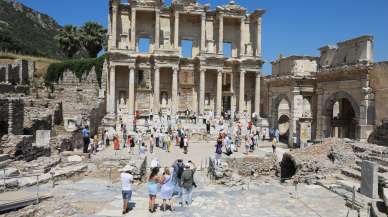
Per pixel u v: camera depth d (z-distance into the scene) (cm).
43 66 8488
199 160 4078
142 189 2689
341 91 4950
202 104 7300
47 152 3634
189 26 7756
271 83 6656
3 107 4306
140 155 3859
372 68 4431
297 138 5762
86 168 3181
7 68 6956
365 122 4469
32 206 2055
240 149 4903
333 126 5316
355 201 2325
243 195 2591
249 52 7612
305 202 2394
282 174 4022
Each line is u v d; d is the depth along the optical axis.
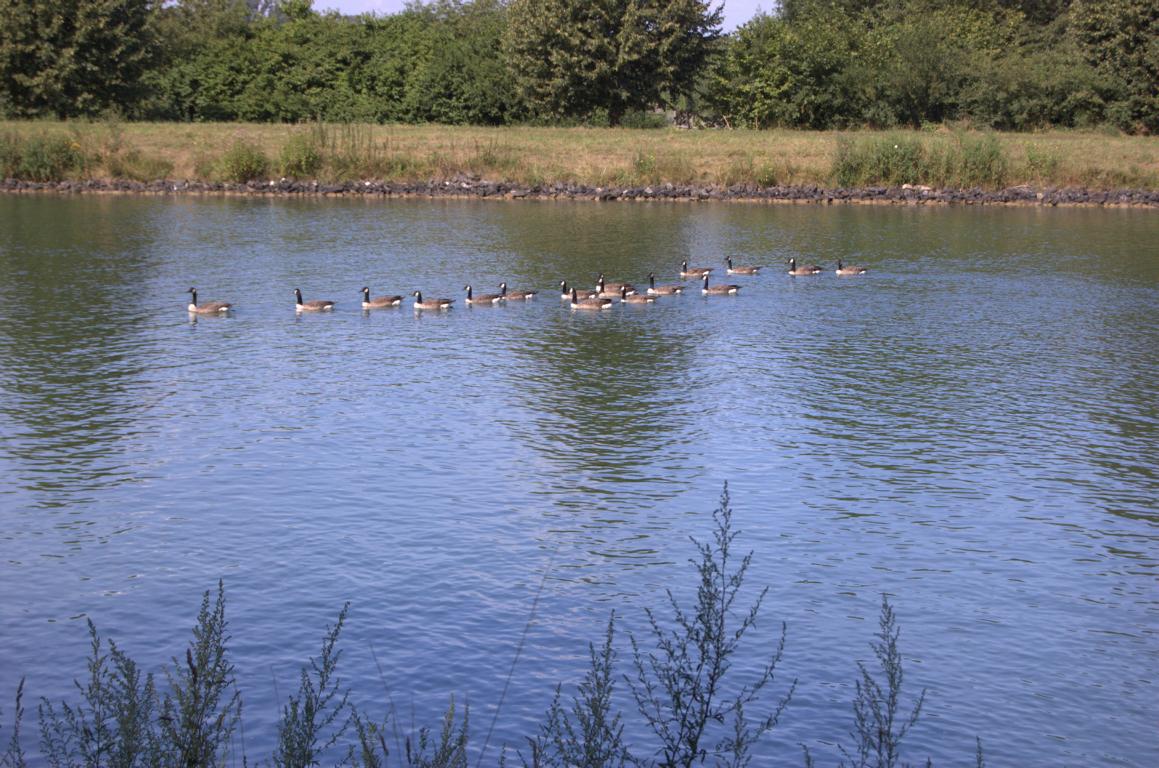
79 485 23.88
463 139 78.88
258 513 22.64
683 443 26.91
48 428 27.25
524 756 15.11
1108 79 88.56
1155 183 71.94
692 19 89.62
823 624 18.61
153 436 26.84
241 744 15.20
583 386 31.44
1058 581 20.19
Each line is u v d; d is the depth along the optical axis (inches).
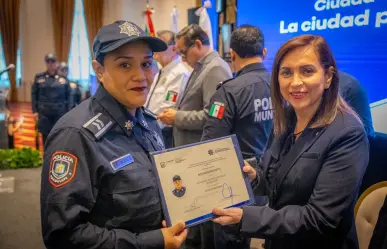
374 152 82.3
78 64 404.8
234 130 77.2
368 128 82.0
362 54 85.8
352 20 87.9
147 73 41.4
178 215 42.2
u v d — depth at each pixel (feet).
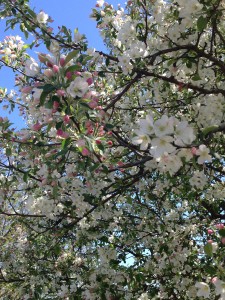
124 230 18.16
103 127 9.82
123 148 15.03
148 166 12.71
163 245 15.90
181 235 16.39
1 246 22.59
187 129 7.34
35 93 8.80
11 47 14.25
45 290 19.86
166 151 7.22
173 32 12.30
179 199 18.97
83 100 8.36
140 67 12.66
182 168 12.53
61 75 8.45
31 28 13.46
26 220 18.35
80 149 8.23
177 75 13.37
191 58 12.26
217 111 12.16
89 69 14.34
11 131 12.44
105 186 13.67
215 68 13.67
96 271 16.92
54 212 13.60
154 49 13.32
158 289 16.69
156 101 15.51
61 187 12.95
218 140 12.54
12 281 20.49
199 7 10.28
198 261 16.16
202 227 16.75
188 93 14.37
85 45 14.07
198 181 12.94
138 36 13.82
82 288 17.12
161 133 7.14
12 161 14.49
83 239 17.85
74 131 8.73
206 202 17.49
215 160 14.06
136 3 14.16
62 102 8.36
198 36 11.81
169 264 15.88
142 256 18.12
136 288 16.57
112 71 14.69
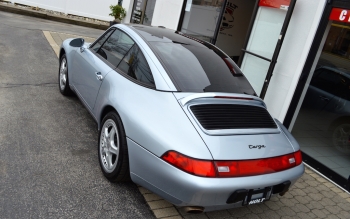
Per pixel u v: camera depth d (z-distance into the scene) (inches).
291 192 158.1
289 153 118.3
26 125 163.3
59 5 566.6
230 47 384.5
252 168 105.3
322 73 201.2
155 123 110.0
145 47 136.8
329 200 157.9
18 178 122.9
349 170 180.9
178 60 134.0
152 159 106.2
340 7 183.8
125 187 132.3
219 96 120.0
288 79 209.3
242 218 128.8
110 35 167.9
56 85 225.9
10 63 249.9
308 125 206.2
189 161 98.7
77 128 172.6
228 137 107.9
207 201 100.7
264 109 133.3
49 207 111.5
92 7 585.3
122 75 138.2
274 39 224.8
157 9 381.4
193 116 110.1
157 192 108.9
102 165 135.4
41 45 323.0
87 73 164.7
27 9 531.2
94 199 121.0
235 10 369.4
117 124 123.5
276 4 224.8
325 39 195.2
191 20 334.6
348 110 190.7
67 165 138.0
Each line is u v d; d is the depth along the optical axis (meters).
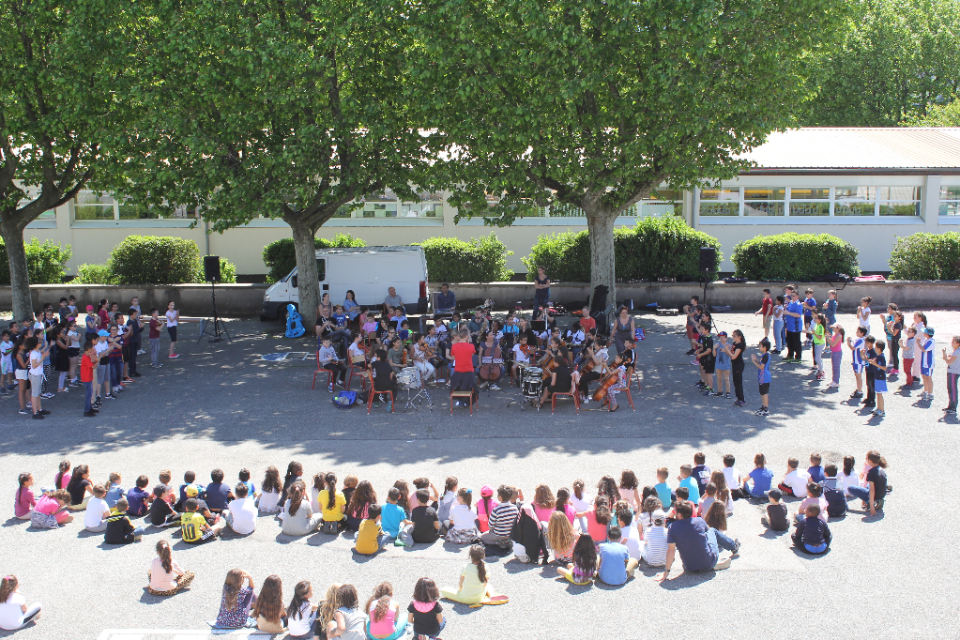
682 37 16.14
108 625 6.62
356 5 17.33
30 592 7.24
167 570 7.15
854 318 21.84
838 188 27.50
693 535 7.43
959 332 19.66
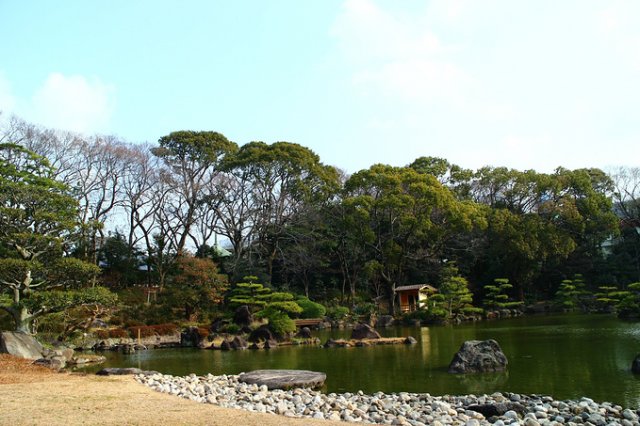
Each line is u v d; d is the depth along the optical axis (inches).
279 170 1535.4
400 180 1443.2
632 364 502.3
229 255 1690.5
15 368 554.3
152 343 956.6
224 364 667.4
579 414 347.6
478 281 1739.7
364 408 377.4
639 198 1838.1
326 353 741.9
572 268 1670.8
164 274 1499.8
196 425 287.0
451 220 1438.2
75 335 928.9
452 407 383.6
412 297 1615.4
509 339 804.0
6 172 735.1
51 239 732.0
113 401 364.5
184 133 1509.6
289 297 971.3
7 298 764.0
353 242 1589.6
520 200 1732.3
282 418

────────────────

Taking the material above, give again exactly the lines from the one holding "1155 183 71.94" through the one holding "122 75 138.2", with both ends and without pictures.

* [Output of the exercise]:
1155 183 71.94
692 19 89.62
823 624 18.61
153 436 26.84
241 744 15.20
583 386 31.44
1058 581 20.19
Each line is u v d; d is the depth along the optical axis (inches).
374 152 82.3
78 64 404.8
234 130 77.2
368 128 82.0
362 54 85.8
352 20 87.9
147 73 41.4
178 215 42.2
u v d — depth at each pixel (feet).
124 230 18.16
103 127 9.82
123 148 15.03
148 166 12.71
163 245 15.90
181 235 16.39
1 246 22.59
187 129 7.34
35 93 8.80
11 47 14.25
45 290 19.86
166 151 7.22
173 32 12.30
179 199 18.97
83 100 8.36
140 67 12.66
182 168 12.53
61 75 8.45
31 28 13.46
26 220 18.35
80 149 8.23
177 75 13.37
191 58 12.26
217 111 12.16
89 69 14.34
11 131 12.44
105 186 13.67
215 68 13.67
96 271 16.92
54 212 13.60
154 49 13.32
158 289 16.69
156 101 15.51
61 187 12.95
218 140 12.54
12 281 20.49
199 7 10.28
198 261 16.16
202 227 16.75
188 93 14.37
85 45 14.07
198 181 12.94
138 36 13.82
82 288 17.12
161 133 7.14
12 161 14.49
83 239 17.85
74 131 8.73
206 202 17.49
215 160 14.06
136 3 14.16
62 102 8.36
198 36 11.81
169 264 15.88
142 256 18.12
136 288 16.57
112 71 14.69
Per pixel u v: camera depth d (z-distance into the scene) (inches).
291 192 158.1
289 153 118.3
26 125 163.3
59 5 566.6
230 47 384.5
252 168 105.3
322 73 201.2
155 123 110.0
145 47 136.8
329 200 157.9
18 178 122.9
349 170 180.9
178 60 134.0
152 159 106.2
340 7 183.8
125 187 132.3
219 96 120.0
288 79 209.3
242 218 128.8
110 35 167.9
56 85 225.9
10 63 249.9
308 125 206.2
189 161 98.7
77 128 172.6
228 137 107.9
207 201 100.7
264 109 133.3
49 207 111.5
92 7 585.3
122 75 138.2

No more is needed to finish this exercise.